Für die Expansion arbeitet Torc mit staatlichen und regionalen Partnern zusammen, darunter die Michigan Economic Development Corporation (MEDC) und das Michigan Department of Transportation (MDOT). Parallel baut Torc Personal auf und schreibt in Michigan sowie remote Stellen in Software Engineering, KI und Machine Learning aus.

Neue Gen-6-Diesel: bereit für EPA 2027

Schon am 23. Februar folgte die zweite Nachricht: Detroit, die Antriebsmarke von Daimler Truck North America, stellte das Gen-6-Portfolio schwerer Dieselmotoren vor. Die Modelle DD13, DD15 und DD16 sind auf die verschärften EPA-Emissionsstandards für 2027 ausgelegt, die eine Reduktion der Stickoxid-Emissionen um mehr als 80% gegenüber bisherigen Grenzwerten vorsehen.

Technisch setzt das Portfolio unter anderem auf ein vorgeschaltetes SCR-System (Selective Catalytic Reduction), das die Abgasnachbehandlung schneller auf Betriebstemperatur bringen soll. Zudem wird ein überarbeitetes Kraftstoffsystem genannt, das eine Effizienzverbesserung von rund 3% ermöglichen soll.

Beim Zeitplan bleibt Daimler Truck konkret: Gen-6-Varianten des DD13 und DD15 sollen ab Januar 2027 verfügbar sein, der DD16 ab Januar 2028. Produziert werden alle Motoren im Werk Redford Township (Michigan), für das laut Unternehmen zuletzt Investitionen von 285 Mio. US-Dollar bereitstanden – unterstützt durch Fördermittel der MEDC und des Michigan Strategic Fund.

Blick nach vorn: Am 12. März zählen die Zahlen

Die operativen Signale kommen kurz vor der Jahresbilanzkonferenz am 12. März. Dann will Daimler Truck die Finanzergebnisse für 2025 vorlegen und den Ausblick für 2026 präsentieren.

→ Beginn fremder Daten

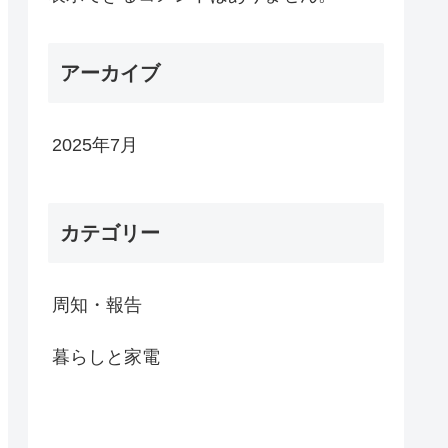
アーカイブ
2025年7月
カテゴリー
周知・報告
暮らしと家電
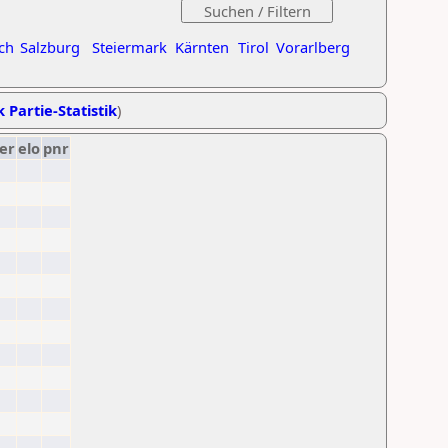
ch
Salzburg
Steiermark
Kärnten
Tirol
Vorarlberg
k Partie-Statistik
)
er
elo
pnr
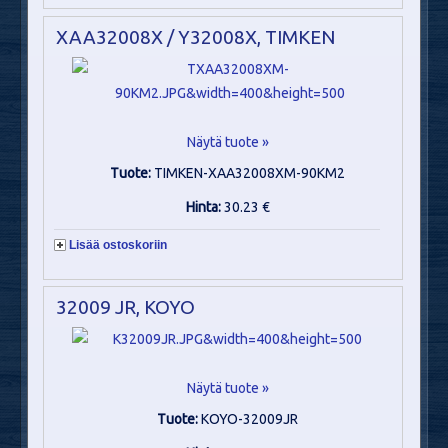
XAA32008X / Y32008X, TIMKEN
Näytä tuote »
Tuote:
TIMKEN-XAA32008XM-90KM2
Hinta:
30.23 €
Lisää ostoskoriin
32009 JR, KOYO
Näytä tuote »
Tuote:
KOYO-32009JR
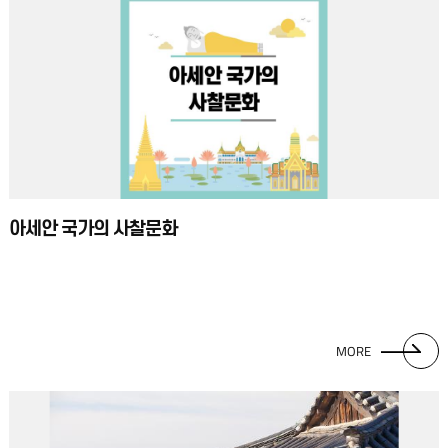
바로 ‘절’이다. 미얀마에서는 불(佛)·법(法)·승(僧) 삼보(三寶)만큼 존경을
받는 사람이 자신을 낳아준 부모님, 지혜를 주는 선생님이다. 삼보, 부모님,
선생님을 합쳐 ‘Ananto Ananta Ngar par(아난더 아난다 응아 바)’라고
하는데 ‘끝없는 공덕과 은혜를 지닌 삼보와 부모님, 선생님의 공덕과 은혜’를
뜻한다. 부처님과 스님에게 절을 하는 마음처럼 부모님과 선생님에게 자신이
존경을 표하고 싶은 날은 절을 한다. 이러한 문화를 미얀마에서는
‘Gado(가도)’라고 한다.
아세안 국가의 사찰문화
MORE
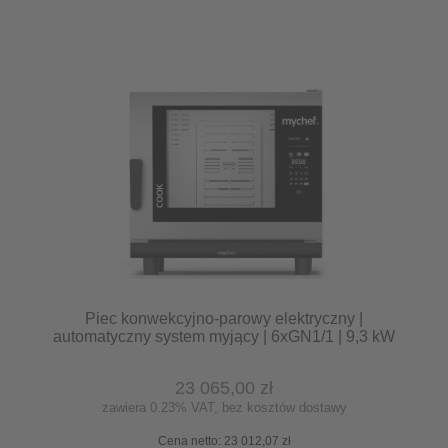
Piec konwekcyjno-parowy elektryczny |
automatyczny system myjący | 6xGN1/1 | 9,3 kW
| 400 V | Mychef COOK MASTER 061E TSC |
System TSC - najwyższa stabilność temperatury
23 065,00 zł
zawiera 0.23% VAT, bez kosztów dostawy
Cena netto:
23 012,07 zł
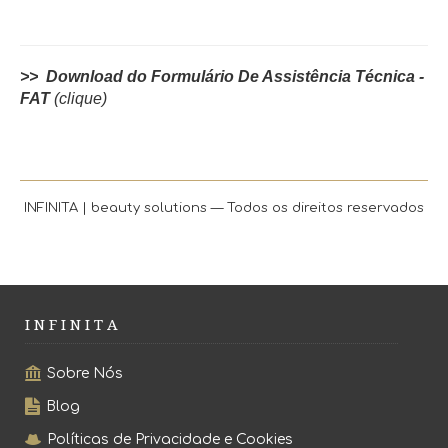
>> Download do Formulário De Assistência Técnica -
FAT
(clique)
INFINITA | beauty solutions — Todos os direitos reservados
I N F I N I T A
Sobre Nós
Blog
Políticas de Privacidade e Cookies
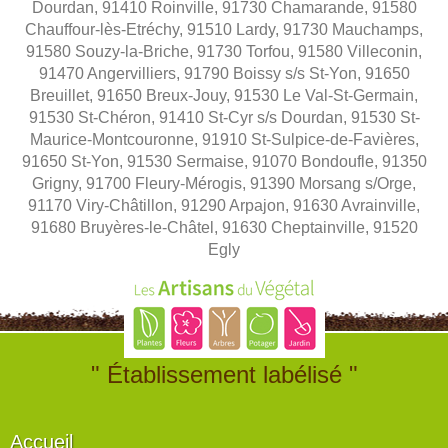
Dourdan, 91410 Roinville, 91730 Chamarande, 91580
Chauffour-lès-Etréchy, 91510 Lardy, 91730 Mauchamps,
91580 Souzy-la-Briche, 91730 Torfou, 91580 Villeconin,
91470 Angervilliers, 91790 Boissy s/s St-Yon, 91650
Breuillet, 91650 Breux-Jouy, 91530 Le Val-St-Germain,
91530 St-Chéron, 91410 St-Cyr s/s Dourdan, 91530 St-
Maurice-Montcouronne, 91910 St-Sulpice-de-Favières,
91650 St-Yon, 91530 Sermaise, 91070 Bondoufle, 91350
Grigny, 91700 Fleury-Mérogis, 91390 Morsang s/Orge,
91170 Viry-Châtillon, 91290 Arpajon, 91630 Avrainville,
91680 Bruyères-le-Châtel, 91630 Cheptainville, 91520
Egly
" Établissement labélisé "
Accueil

Ein wichtiger Rahmen ist bereits bekannt: 2025 lieferte der Konzern 422.510 Fahrzeuge aus, nach 460.409 im Vorjahr (–8%). Besonders deutlich fiel der Rückgang bei Trucks North America aus: –26% auf 141.814 Einheiten. Mercedes-Benz Trucks blieb mit 159.871 Einheiten nahezu stabil. Auffällig auf der anderen Seite: Der Absatz batterieelektrischer Fahrzeuge stieg um 67% auf 6.726 Einheiten.

An der Börse wirkt das Bild zuletzt stabil bis leicht positiv: Der Schlusskurs lag gestern bei 42,15 Euro, rund 5% unter dem 52‑Wochen‑Hoch (44,39 Euro). Am 12. März dürfte sich zeigen, wie stark der Nachfrageknick in Nordamerika die Ergebnisse geprägt hat – und ob der Ausblick die strategischen Investitionen in autonome Technik und die Gen‑6‑Motoren untermauert.